[Task to carry out]:
Omit all pictures, then repeat the listing exactly.

[Input data]:
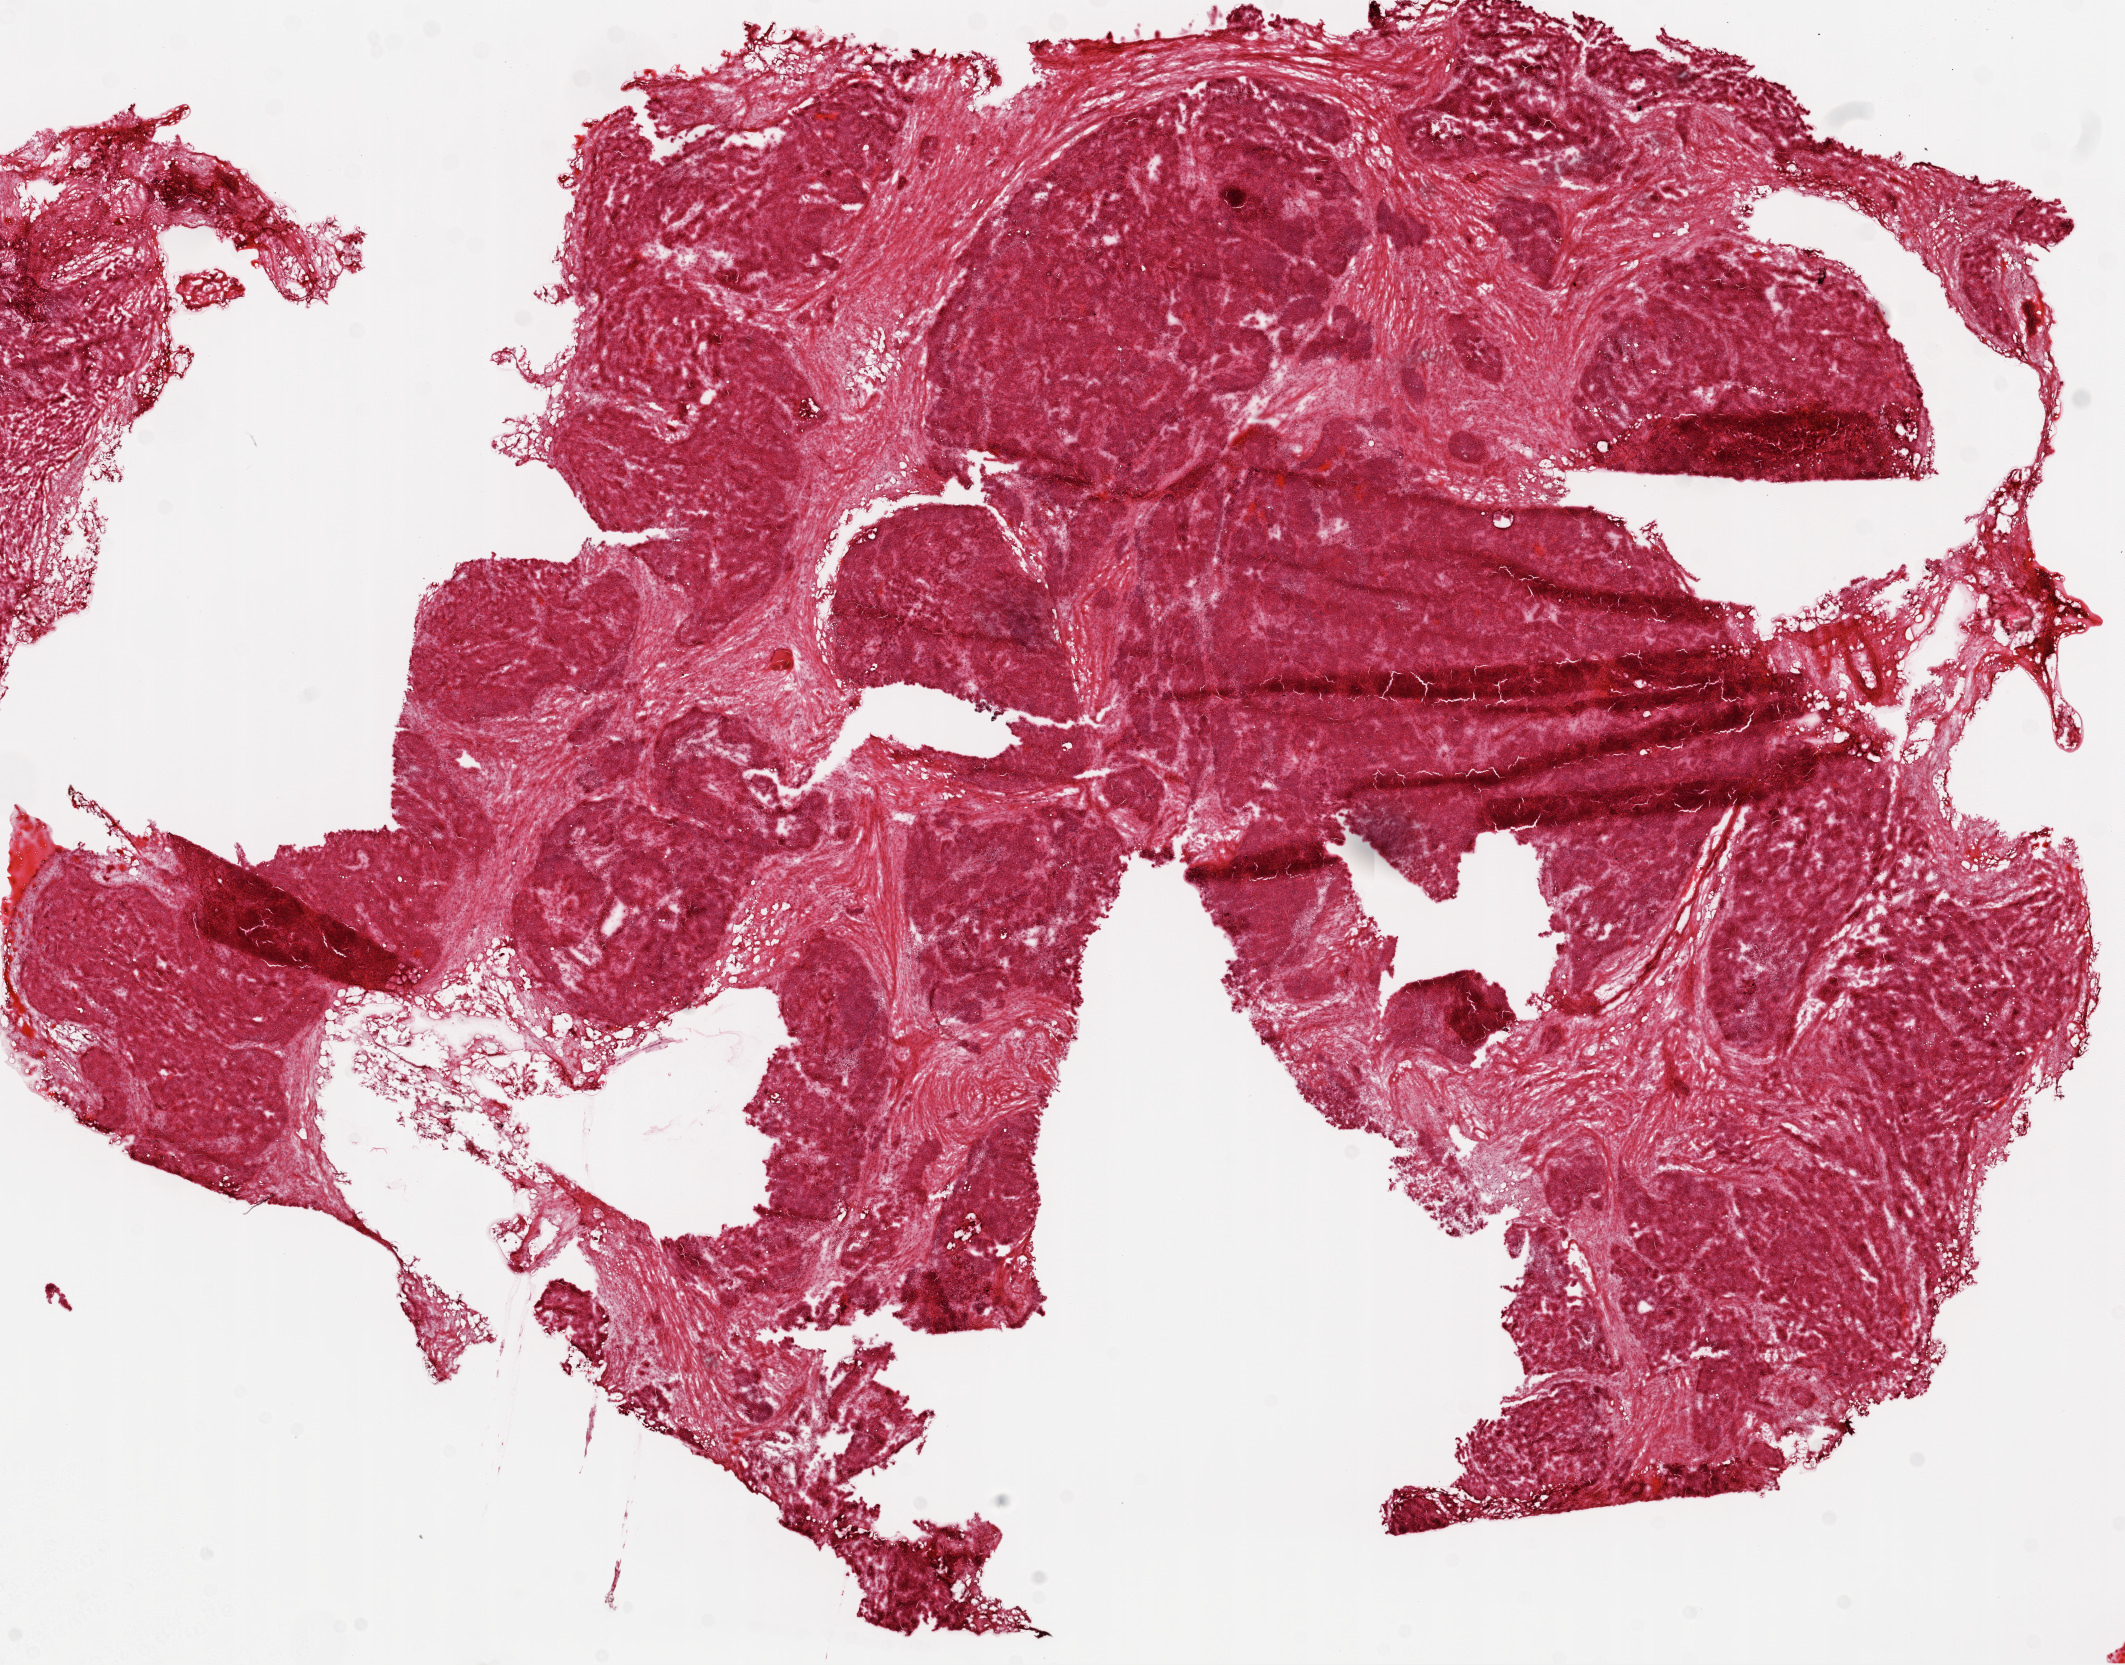
H&E whole-slide image — a low-resolution overview of the entire scanned area, about 17.1 x 13.4 mm (slide scanned at 20x); frozen section from the top of the tissue portion; ovary, primary tumour sample. Female, age 70 years at initial diagnosis. Histologic grade: G3 (poorly differentiated). Composition of this section per pathologist review: tumour cells 75%, tumour nuclei 75%, normal cells 0%, stromal cells 24%, necrosis 1%.
Pathologic diagnosis: Serous cystadenocarcinoma, NOS. FIGO stage: IIIC. Laterality: bilateral.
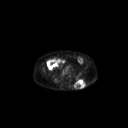
FDG PET of an extremity soft-tissue mass (from a PET/CT study), one axial slice. Slice 84 of 267 in the series (ordered by position). 3.27 mm slice thickness. 128 × 128 image matrix, field of view 700 × 700 mm. Patient: male, 69 years. Case-level facts recorded for this patient, not image findings: histological type: leiomyosarcoma; grade: intermediate; site of the primary tumour: left pelvis.
Outlined on this slice (expert contour drawn on MRI and transferred to this co-registered scan by the dataset authors):
- gross tumour volume (mass): bounding box [x1, y1, x2, y2] px = [74, 78, 86, 89]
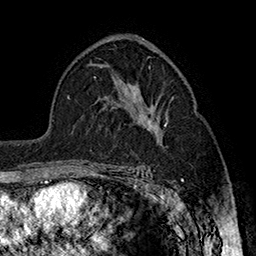
Breast MRI (dynamic contrast-enhanced), one axial slice. Slice 99 of 160 in the series (ordered by position). Cropped to one breast. Dynamic contrast-enhanced series, time point 2 of 7 at this slice position (early post-contrast). 1.5 T. TE 2.8 ms, TR 5.4 ms. 1 mm slice thickness. 256 × 256 image matrix, field of view 180 × 180 mm. Female patient.
Structures marked on this image (semi-automatic segmentation, software-assisted and operator-edited):
- enhancing-tissue mask used for the functional tumour volume (all voxels passing the contrast-enhancement thresholds inside the analysis volume; usually the tumour): bounding box [x1, y1, x2, y2] px = [132, 119, 167, 169]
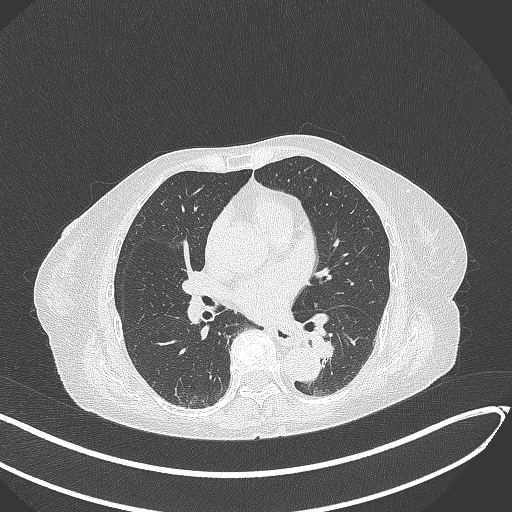
Chest CT, one axial slice. Slice 125 of 324 in the series (ordered by position). Reconstruction kernel B70f. 120 kVp. Lung window (W 1500 / L -600 HU). 512 × 512 image matrix, field of view 400 × 400 mm. Patient: female, 82 years. Case-level facts recorded for this patient, not image findings: clinical TNM (as recorded): T1b N0 M1.
Annotated regions visible in this slice (rectangle marked by the reading radiologist):
- lung tumour (recorded histology: adenocarcinoma): bounding box <308,332,340,363> (left, top, right, bottom; pixels)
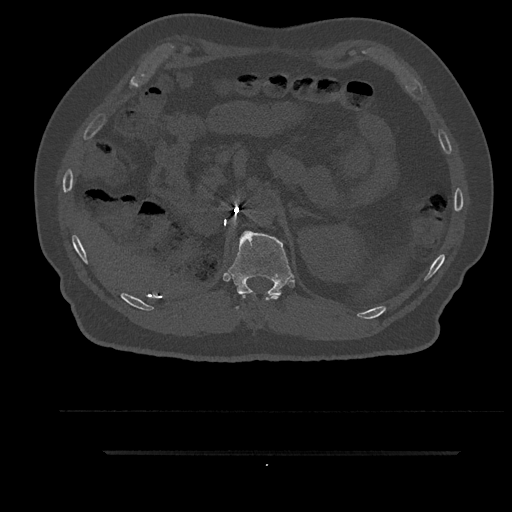
CT including the spine, one axial slice. Position 260 of 797 along the scan axis. Reconstruction kernel Br40s/3. 120 kVp. Bone window (W 1800 / L 400 HU). 0.5 mm slice thickness. 512 × 512 image matrix. Male patient, age 63 years. From the clinical record (not read from this slice): primary cancer: renal; vertebrae with lytic lesions (as recorded): T8.
Annotated regions visible in this slice (semi-automatically segmented with operator editing):
- T11 vertebra: bounding box (x1, y1, x2, y2) in pixels: (242, 294, 279, 301)
- T12 vertebra: (226, 230, 294, 309)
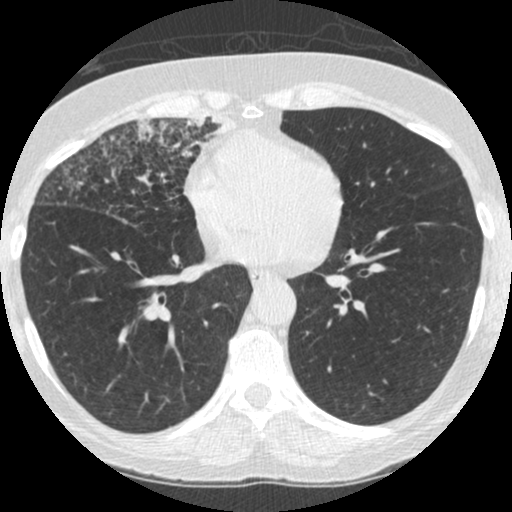
Low-dose screening chest CT, one axial slice; reconstruction kernel STANDARD; 120 kVp; lung window (W 1500 / L -600 HU); 1.25 mm slice thickness; 512 × 512 image matrix.
Annotated regions visible in this slice (outlined manually by an expert reader):
- lesion 4 (tumor, upper lobe of right lung): bounding box (x1, y1, x2, y2) in pixels: (186, 114, 232, 145)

[Exercise solution]:
H&E whole-slide image — a low-resolution overview of the entire scanned area, about 17.1 x 13.4 mm (slide scanned at 20x); frozen section from the top of the tissue portion; ovary, primary tumour sample. Female, age 70 years at initial diagnosis. Histologic grade: G3 (poorly differentiated). Composition of this section per pathologist review: tumour cells 75%, tumour nuclei 75%, normal cells 0%, stromal cells 24%, necrosis 1%.
Pathologic diagnosis: Serous cystadenocarcinoma, NOS. FIGO stage: IIIC. Laterality: bilateral.
FDG PET of an extremity soft-tissue mass (from a PET/CT study), one axial slice. Slice 84 of 267 in the series (ordered by position). 3.27 mm slice thickness. 128 × 128 image matrix, field of view 700 × 700 mm. Patient: male, 69 years. Case-level facts recorded for this patient, not image findings: histological type: leiomyosarcoma; grade: intermediate; site of the primary tumour: left pelvis.
Outlined on this slice (expert contour drawn on MRI and transferred to this co-registered scan by the dataset authors):
- gross tumour volume (mass): bounding box [x1, y1, x2, y2] px = [74, 78, 86, 89]
Breast MRI (dynamic contrast-enhanced), one axial slice. Slice 99 of 160 in the series (ordered by position). Cropped to one breast. Dynamic contrast-enhanced series, time point 2 of 7 at this slice position (early post-contrast). 1.5 T. TE 2.8 ms, TR 5.4 ms. 1 mm slice thickness. 256 × 256 image matrix, field of view 180 × 180 mm. Female patient.
Structures marked on this image (semi-automatic segmentation, software-assisted and operator-edited):
- enhancing-tissue mask used for the functional tumour volume (all voxels passing the contrast-enhancement thresholds inside the analysis volume; usually the tumour): bounding box [x1, y1, x2, y2] px = [132, 119, 167, 169]
Chest CT, one axial slice. Slice 125 of 324 in the series (ordered by position). Reconstruction kernel B70f. 120 kVp. Lung window (W 1500 / L -600 HU). 512 × 512 image matrix, field of view 400 × 400 mm. Patient: female, 82 years. Case-level facts recorded for this patient, not image findings: clinical TNM (as recorded): T1b N0 M1.
Annotated regions visible in this slice (rectangle marked by the reading radiologist):
- lung tumour (recorded histology: adenocarcinoma): bounding box <308,332,340,363> (left, top, right, bottom; pixels)
CT including the spine, one axial slice. Position 260 of 797 along the scan axis. Reconstruction kernel Br40s/3. 120 kVp. Bone window (W 1800 / L 400 HU). 0.5 mm slice thickness. 512 × 512 image matrix. Male patient, age 63 years. From the clinical record (not read from this slice): primary cancer: renal; vertebrae with lytic lesions (as recorded): T8.
Annotated regions visible in this slice (semi-automatically segmented with operator editing):
- T11 vertebra: bounding box (x1, y1, x2, y2) in pixels: (242, 294, 279, 301)
- T12 vertebra: (226, 230, 294, 309)
Low-dose screening chest CT, one axial slice; reconstruction kernel STANDARD; 120 kVp; lung window (W 1500 / L -600 HU); 1.25 mm slice thickness; 512 × 512 image matrix.
Annotated regions visible in this slice (outlined manually by an expert reader):
- lesion 4 (tumor, upper lobe of right lung): bounding box (x1, y1, x2, y2) in pixels: (186, 114, 232, 145)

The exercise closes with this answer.